Montana Supreme Court Rejects Equality Claim, Leaves Door Open for Future Cases
December 18, 2012 by HRC staff
This post comes from HRC Law Fellow Jake Reif:
Same-sex couples seeking the rights and benefits associated with marriage under Montana law were dealt a setback Monday, when the state’s highest court denied relief, citing the overbroad nature of their claim.
Unlike many challenges to state laws by same-sex couples—including Hollingsworth v. Perry, the case challenging California’s Proposition 8 now before the Supreme Court—this case did not target Montana’s ban on same-sex marriage nor did the couples involved seek the designation of ‘marriage’ for their relationships. Instead, these couples argued that withholding the array of different privileges associated with marriage from same-sex couples violated the state constitution.
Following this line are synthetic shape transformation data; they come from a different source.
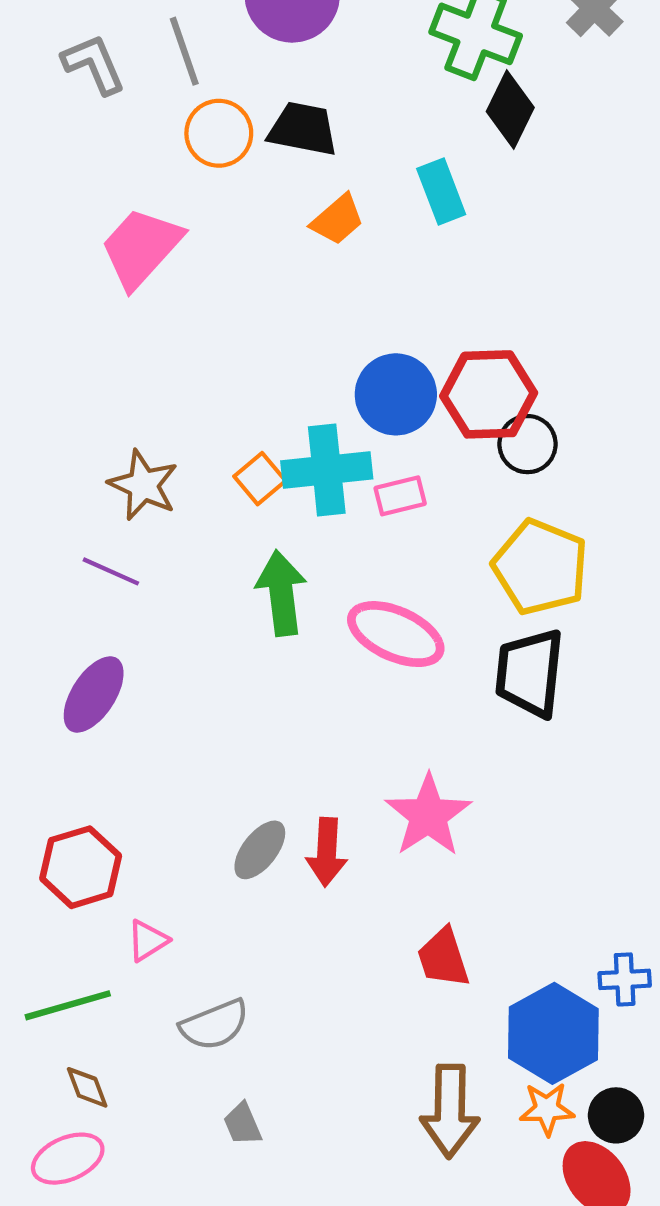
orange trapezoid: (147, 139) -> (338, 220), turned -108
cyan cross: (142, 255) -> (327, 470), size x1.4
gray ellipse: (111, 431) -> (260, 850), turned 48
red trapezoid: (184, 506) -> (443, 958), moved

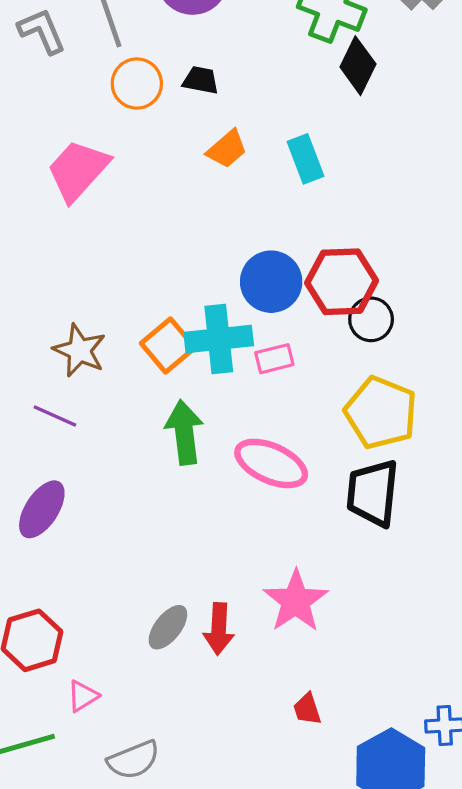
black trapezoid: (303, 129) -> (201, 80), size x0.7
cyan rectangle: (441, 192) -> (306, 159), moved
orange square: (260, 479) -> (168, 346), size x1.4
red trapezoid: (443, 958) -> (307, 709), size x0.7

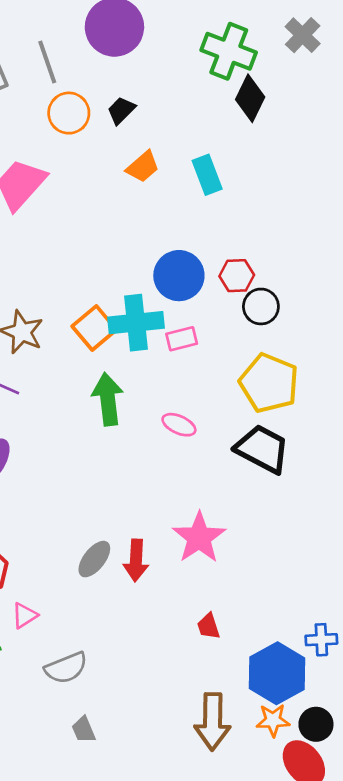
black trapezoid: (201, 80) -> (121, 110), turned -56
red hexagon: (342, 282) -> (237, 276), size x0.6
pink ellipse: (271, 463) -> (179, 425), size x0.6
black trapezoid: (373, 493) -> (262, 449), turned 112

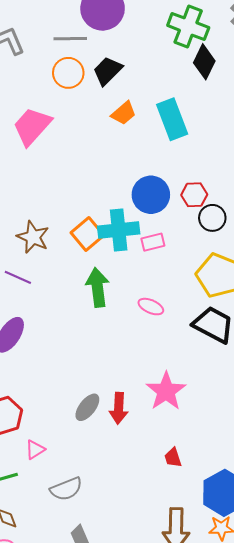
gray line: (47, 62) -> (70, 39), moved, turned -72
black trapezoid: (121, 110) -> (108, 71), size x1.4
cyan rectangle: (207, 175) -> (172, 119), size x1.4

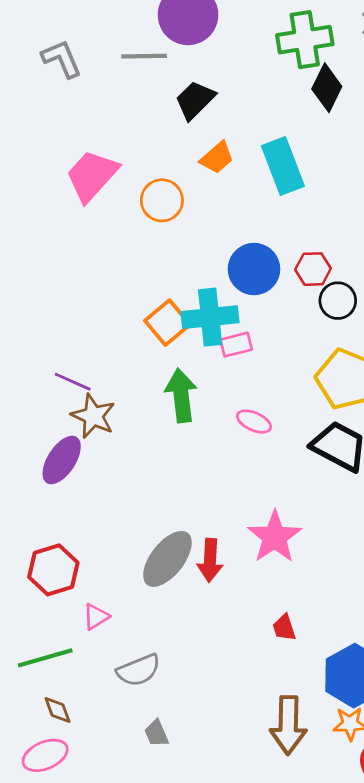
green cross: (188, 27) -> (305, 40), turned -30
orange circle: (68, 73) -> (162, 200), moved
brown star: (33, 237) -> (93, 416), moved
pink rectangle: (153, 242) -> (236, 345), moved
gray ellipse: (87, 407) -> (167, 559), size x1.5

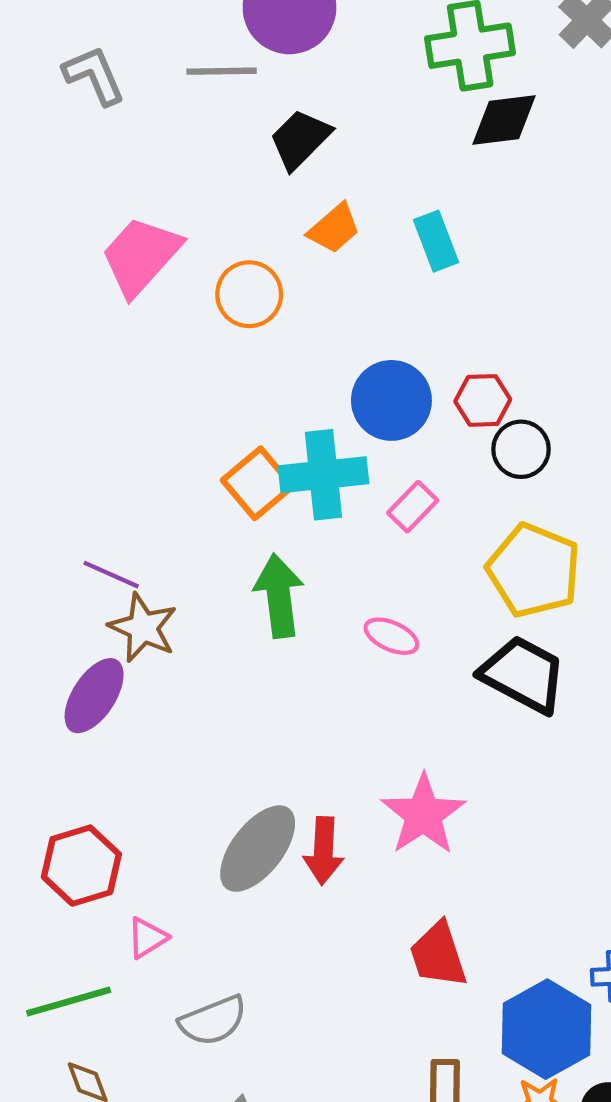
black diamond: (327, 88) -> (504, 120), turned 57
cyan rectangle: (283, 166) -> (436, 241), size x0.7
pink rectangle: (236, 345) -> (413, 507), moved, turned -32
red trapezoid: (284, 628) -> (438, 955), size x1.6

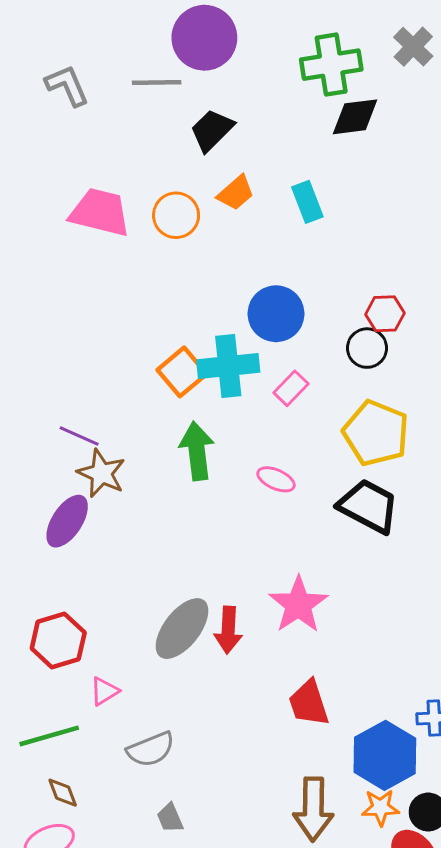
pink trapezoid: (141, 256) -> (100, 212), turned 62
orange circle: (249, 294) -> (176, 215), moved
red hexagon: (483, 400) -> (385, 314), moved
This is not, however, the end of the line for the plaintiffs. The court suggested that it may be willing to entertain the case if the couples amend their complaint to challenge specific Montana statutes.
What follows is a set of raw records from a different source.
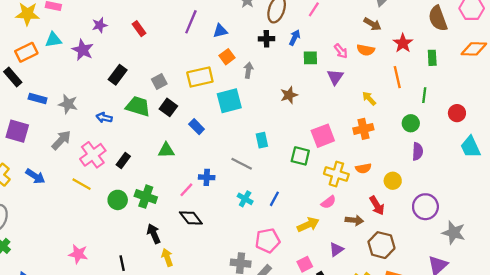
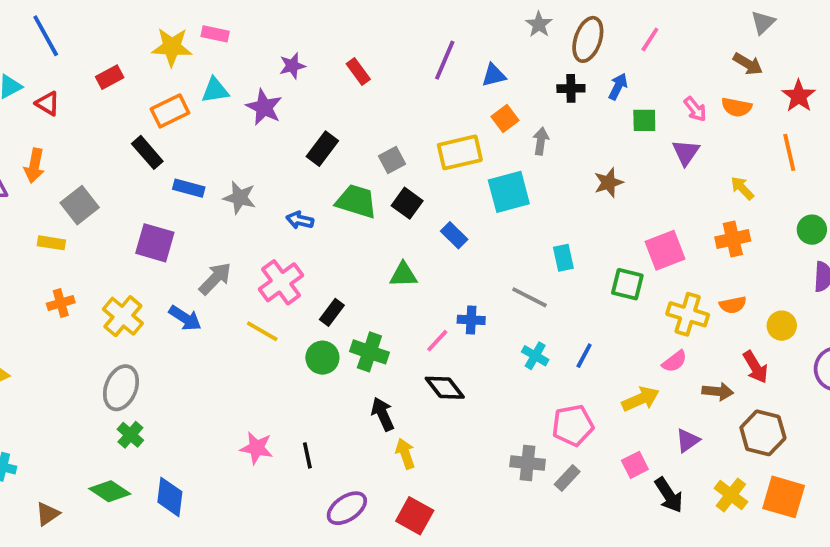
gray arrow: (61, 140) -> (215, 279), moved
black rectangle: (123, 160) -> (332, 312), moved
black line: (122, 263) -> (307, 455), moved

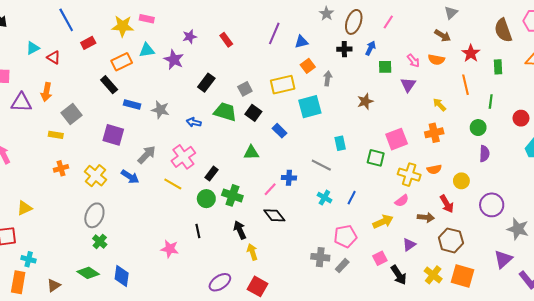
blue line: (46, 36) -> (66, 20), moved
black line: (307, 455) -> (198, 231), moved

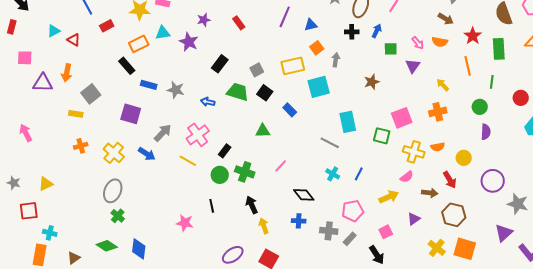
green rectangle: (498, 67) -> (499, 49), size x1.5
cyan rectangle: (340, 143) -> (348, 122), size x1.5
blue cross: (289, 178) -> (299, 221), moved
black diamond: (274, 215) -> (304, 195), moved
black arrow: (399, 275) -> (377, 255), moved

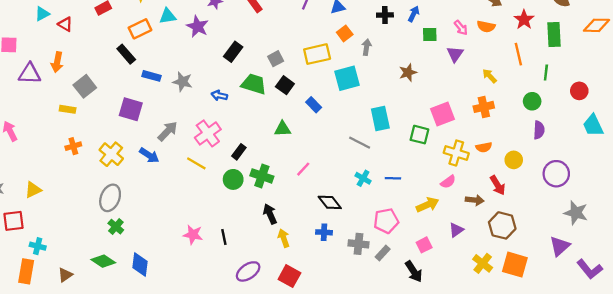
blue line: (359, 174) -> (393, 178), turned 64
purple circle: (493, 181) -> (556, 174), moved
black line: (212, 206) -> (224, 237), moved

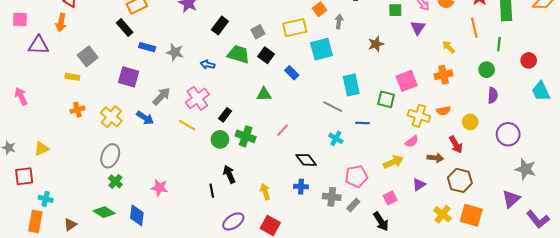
orange arrow: (57, 62) -> (61, 22), moved
blue line: (393, 178) -> (363, 123), moved
black arrow: (270, 214) -> (229, 174), moved
pink star: (193, 235) -> (159, 188), moved

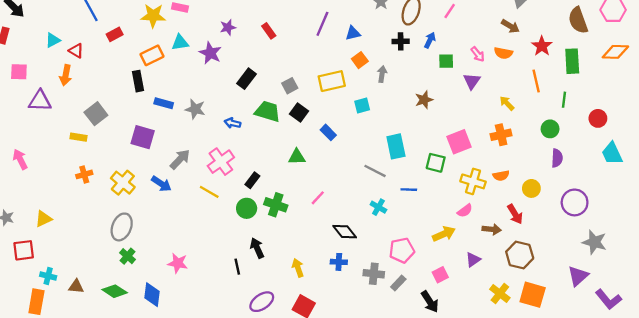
black rectangle: (125, 28) -> (138, 81), turned 30
cyan square: (321, 49) -> (362, 106), size x0.6
brown triangle: (70, 225) -> (76, 286), moved, turned 40

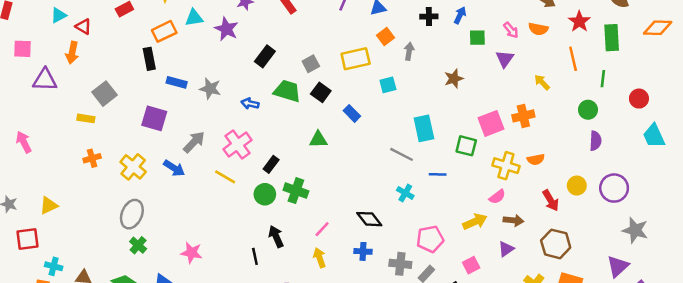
orange cross: (501, 135) -> (523, 116), moved
yellow circle: (531, 188) -> (577, 186), moved
pink line: (318, 198) -> (322, 229), moved
brown arrow: (492, 229) -> (513, 220), moved

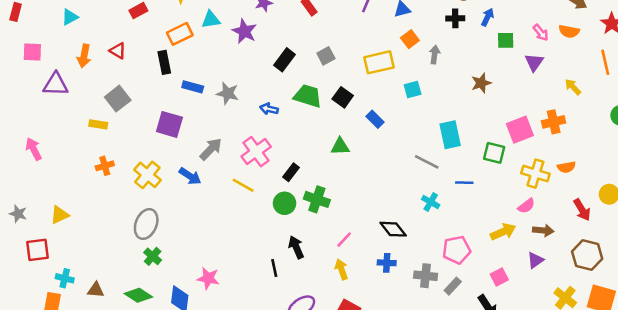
red triangle: (83, 26) -> (118, 51), moved
gray square: (311, 64) -> (326, 56), moved
pink star: (192, 253) -> (208, 278), moved

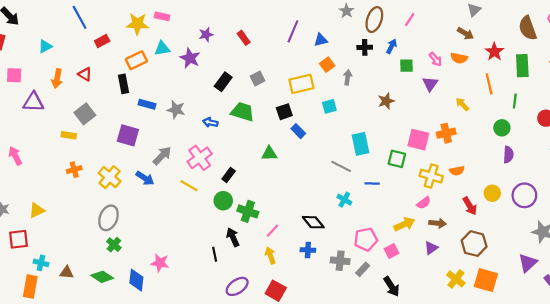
black square: (343, 97) -> (284, 112), moved, turned 35
pink square: (520, 130) -> (418, 140), turned 35
green cross: (317, 199) -> (248, 211), moved
pink square: (499, 277) -> (392, 251), moved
While the court ultimately chose to punt the larger issue, several of the justices would have opted to reach the underlying merits of the case. A concurring justice agreed that the case was too broad, but would have also held that Montana’s constitutional ban on same-sex marriage would alternatively prevent the plaintiff’s relief. In addition, three justices dissented, finding that the dispute could be resolved and that denying equal benefits to same-sex couples violated the equal protection clause of the Montana Constitution.